Filipinos have nothing to lose in re-implementing the death penalty
I’m pro-death penalty for economic reasons. We’re talking extreme types of criminals here, the ones who pose a serious threat to society, the ones who are impossible to reform. The ones who rape three-month-old babies or hack their fathers to death and eat their internal organs because they’re high on shabu. Why should a poor country like the Philippines waste government funds to house, feed, and guard monsters like these, when that money can be used to help poor young children instead, who can still be molded into responsible and productive members of society?
When the debates on the death penalty start at the Senate, I hope someone (maybe Manny Pacquiao) will show data on how much the government spends each year on the prison system, and compute how many children can be fed and sent to school with that amount of money. Our taxes should be used to benefit law-abiding citizens, not to keep inhuman criminals alive.
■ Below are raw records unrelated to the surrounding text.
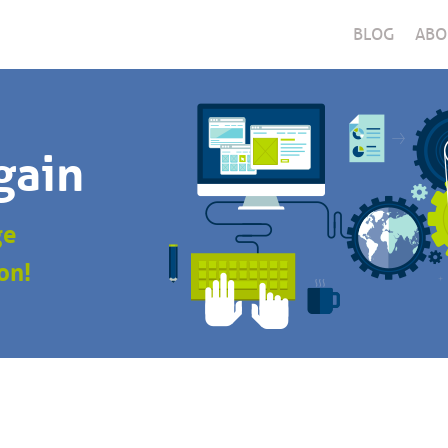
BLOG
ABO
gain
ge
on!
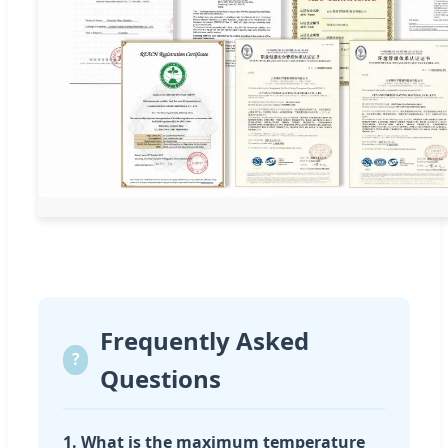
Frequently Asked
?
Questions
1. What is the maximum temperature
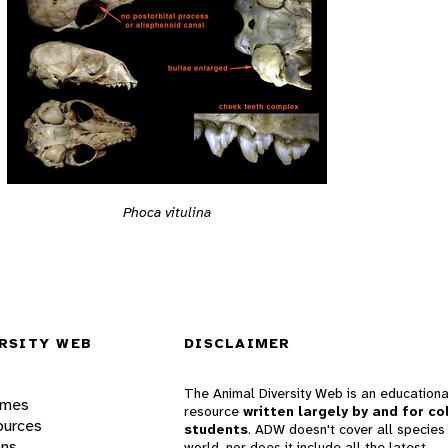
Phoca vitulina
RSITY WEB
DISCLAIMER
The Animal Diversity Web is an educationa
ames
resource
written largely by and for co
ources
students
. ADW doesn't cover all species 
ons
world, nor does it include all the latest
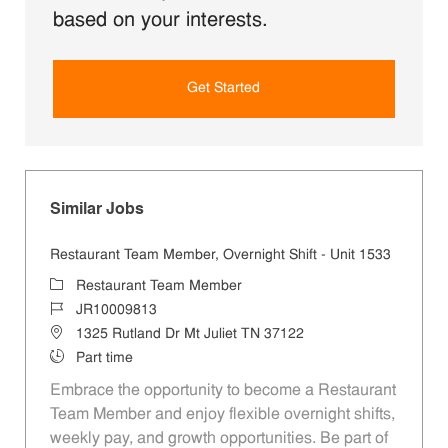
based on your interests.
Get Started
Similar Jobs
Restaurant Team Member, Overnight Shift - Unit 1533
Category
Restaurant Team Member
Job Id
JR10009813
Location
1325 Rutland Dr Mt Juliet TN 37122
Job Type
Part time
Embrace the opportunity to become a Restaurant
Team Member and enjoy flexible overnight shifts,
weekly pay, and growth opportunities. Be part of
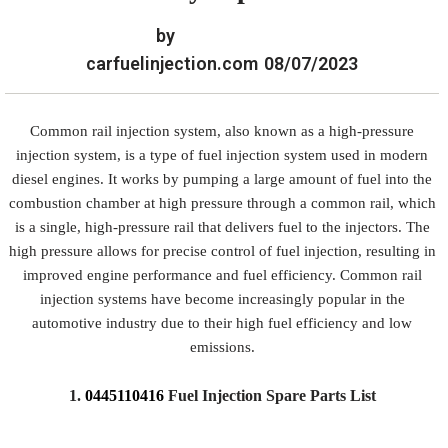
by
carfuelinjection.com
08/07/2023
Common rail injection system, also known as a high-pressure
injection system, is a type of fuel injection system used in modern
diesel engines. It works by pumping a large amount of fuel into the
combustion chamber at high pressure through a common rail, which
is a single, high-pressure rail that delivers fuel to the injectors. The
high pressure allows for precise control of fuel injection, resulting in
improved engine performance and fuel efficiency. Common rail
injection systems have become increasingly popular in the
automotive industry due to their high fuel efficiency and low
emissions.
1.
0445110416
Fuel Injection Spare Parts List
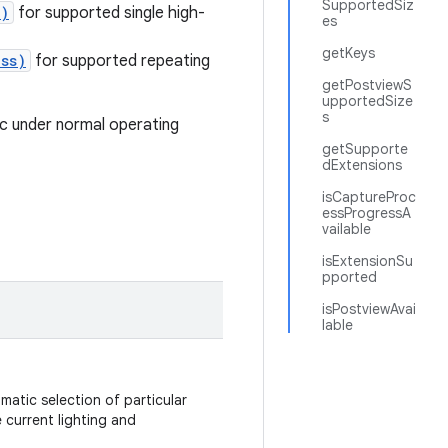
SupportedSiz
t)
for supported single high-
es
getKeys
ass)
for supported repeating
getPostviewS
upportedSize
s
ic under normal operating
getSupporte
dExtensions
isCaptureProc
essProgressA
vailable
isExtensionSu
pported
isPostviewAvai
lable
matic selection of particular
current lighting and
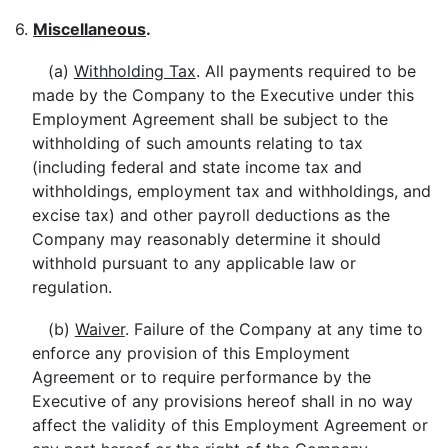
6.
Miscellaneous
.
(a)
Withholding Tax
. All payments required to be
made by the Company to the Executive under this
Employment Agreement shall be subject to the
withholding of such amounts relating to tax
(including federal and state income tax and
withholdings, employment tax and withholdings, and
excise tax) and other payroll deductions as the
Company may reasonably determine it should
withhold pursuant to any applicable law or
regulation.
(b)
Waiver
. Failure of the Company at any time to
enforce any provision of this Employment
Agreement or to require performance by the
Executive of any provisions hereof shall in no way
affect the validity of this Employment Agreement or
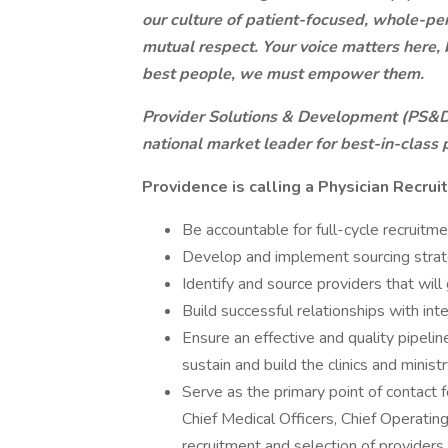
our culture of patient-focused, whole-pe
mutual respect. Your voice matters here,
best people, we must empower them.
Provider Solutions & Development (PS&D),
national market leader for best-in-class 
Providence is calling a Physician Recrui
Be accountable for full-cycle recruitm
Develop and implement sourcing strateg
Identify and source providers that wil
Build successful relationships with in
Ensure an effective and quality pipeli
sustain and build the clinics and ministry
Serve as the primary point of contact 
Chief Medical Officers, Chief Operating 
recruitment and selection of providers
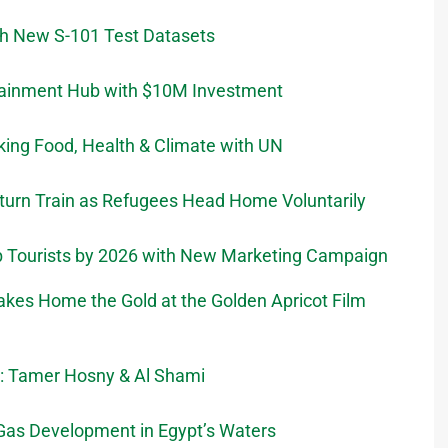
th New S-101 Test Datasets
rtainment Hub with $10M Investment
nking Food, Health & Climate with UN
urn Train as Refugees Head Home Voluntarily
ab Tourists by 2026 with New Marketing Campaign
Takes Home the Gold at the Golden Apricot Film
t: Tamer Hosny & Al Shami
Gas Development in Egypt’s Waters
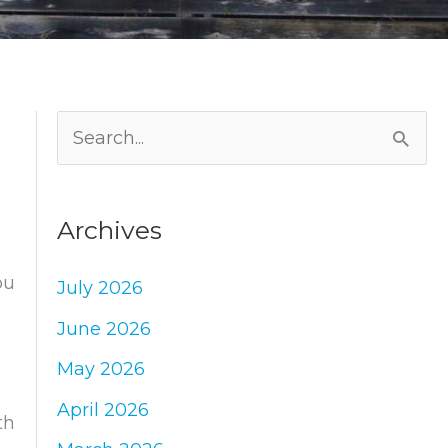
S
e
a
Archives
r
c
ou
July 2026
h
e
June 2026
f
May 2026
o
April 2026
r
th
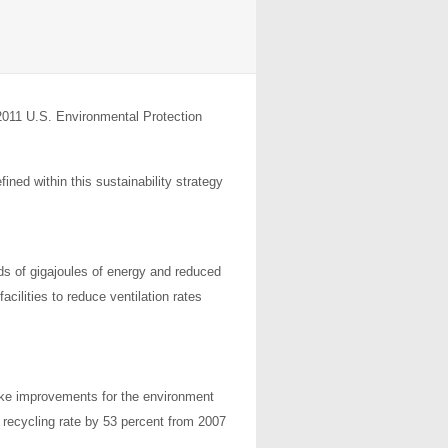
 2011 U.S. Environmental Protection
ined within this sustainability strategy
s of gigajoules of energy and reduced
cilities to reduce ventilation rates
ke improvements for the environment
s recycling rate by 53 percent from 2007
I also hope the senate gives a voice to survivors of heinous crimes (or the relatives of victims who died), because they’re the ones who can credibly speak on the death penalty, not clueless yellow morons like Kiko Pangilinan, Risa Hontiveros, and Bam Aquino who have no idea what it’s like to live with the risk of getting raped, robbed, or killed in the most brutal way by crazed shabu addicts everyday.
If Hontiveros has another one of her idiotic little girl monologues about the worst criminals changing for the better, please send her to the Abu Sayyaff’s lair in Mindanao by herself with no media, no alalays, no guards. If she can do that, then maybe we can listen to her.
Another thing, please leave the God-God arguments out of the debates. You are the Senate, dammit. Demonstrate to the country what separation of church and state means. Don’t use religion to argue your case. Religion is your personal choice, not the law of the land.
If the Catholic priests start yakking again, draft a provision to tax them and include it in the constitutional amendments. If priests want to have a say in government, they need to pay like the rest of the taxpayers in this country. The Catholic church makes millions every day collecting alms from people, but where’s the money? How come so many people are still poor and helpless in their parishes? The priests keep saying the government should show mercy to criminals, but have they ever donated some of their millions to build better prisons? Have they ever done anything concrete to reduce drugs and crime in their communities?
A person’s right to life comes with the responsibility to respect the right to life of others. If you violate the right to life of another person, you forfeit your own right to life.
The only exception is if the victim of your crime (or their relatives) pardons you and gives the justice system permission to let you live.
As a citizen, I don’t think the death penalty should be used lightly, but I do want to see it there in the law as an extra option that the courts and the police can use in extreme cases.
Simple logic lang yan–there’s nothing to lose by having it there. If it doesn’t turn out to be an effective deterrent, we’re not worse off from where we are now. But if it does turn out to be effective, we gain a lot.